Nell'anno 1884, contando egli omai 69 anni, mentre era infermo e teneva il letto, logoro per le tante fatiche sopportate, il dottore curante volle fare esperienza della sua forza. Pertanto, recato con sè un manometro, prima di presentarglielo gli disse: - D. Bosco, mi stringa qui il polso con tutta quella forza maggiore che può.
- Signor dottore, rispose D. Bosco; ella non conosce la mia forza.
- No, insistette il medico, non abbia timore di farmi male. Stringa pure. - D. Bosco accondiscese, e strinse la mano che gli porgeva il medico, il quale resse per un istante, guardando colte lagrime agli occhi il suo infermo, in cui sentiva esistere una vigoria non sospettata; ma finalmente mandò un grido: la stretta di D. Bosco gli aveva fatto quasi spicciare sangue dalle punte delle dita. Allora trasse fuori il manometro, circolo metallico graduato per misurare le forze dell'uomo, e lo porse a D. Bosco.
- Senta, dottore, disse D. Bosco; se io stringo quell'istrumento fra le mani, glielo riduco in frantumi.
- Per quanto sia forte, non riuscirà certamente a spezzare a questo modo un anello d'acciaio.

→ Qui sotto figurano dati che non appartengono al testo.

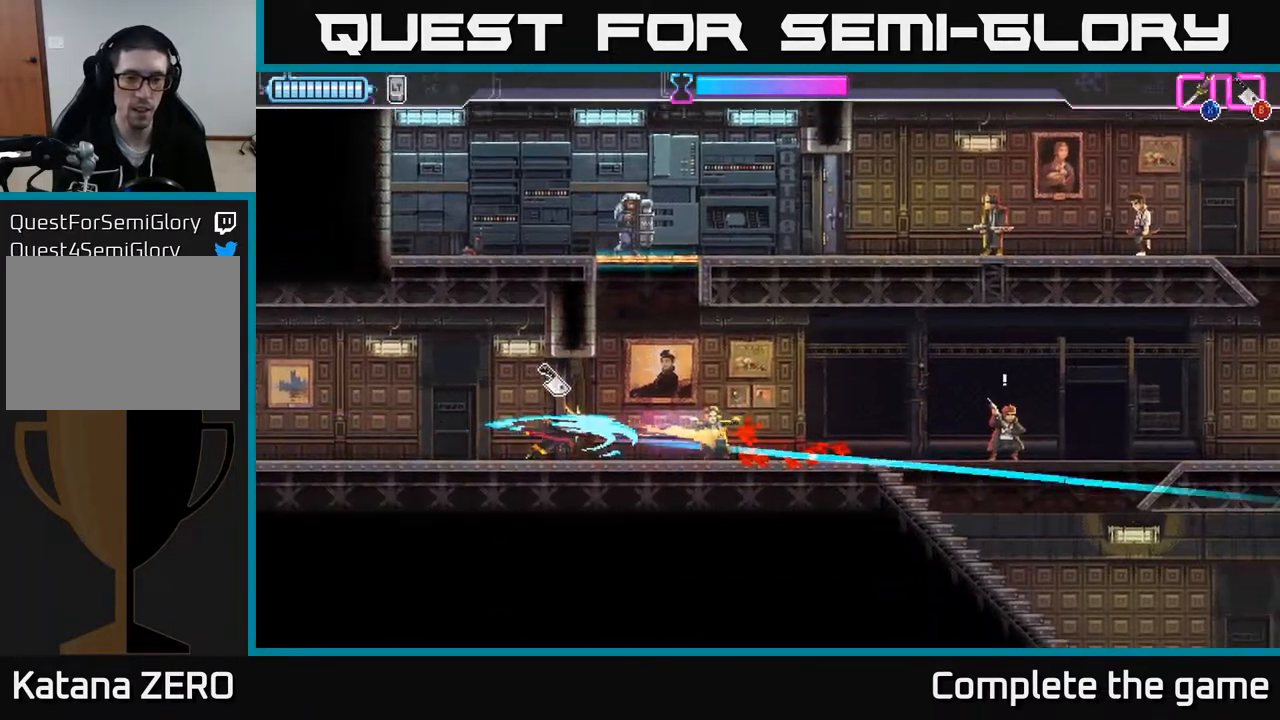
{"buttons": [], "left_stick": "right", "right_stick": "center", "events": [[83, "B", "down"], [167, "B", "up"]]}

- Or bene, faccia lei prima di me la prova delle sue forze. - Il medico strinse colla destra quell'istrumento con quanta maggior violenza poteva, e furono marcati 45 gradi. - Ora, disse D. Bosco, lo porga a quel prete che mi assiste. - D. G. B. prese in mano l'istrumento, lo strinse e segnò 43 gradi. - A lei! - concluse il medico. D. Bosco lo strinse e il manometro segnava 60 gradi, il massimo indicatore. D. Bosco sentiva che la sua forza superava i gradi che poteva marcare quel manometro. Il dottore assicurava di non ricordarsi d'aver mai assistito infermi che dopo lunghe malattie fossero così pieni di vigore.
Di tanta vigoria D. Bosco usò pochissime volte, talora per necessità o per fine buono, talora per compiacere gli amici in ricreazione, ma giammai per difendersi. Il mirabile si è che ciò egli faceva senza sforzi, colla solita calma, composto sempre nella persona, senza vanterie, come se fosse la cosa più naturale di questo mondo. E noi lo vedremo consumare a poco a poco la robustezza del suo corpo in olocausto continuo alla gloria di Dio e per il bene del suo prossimo.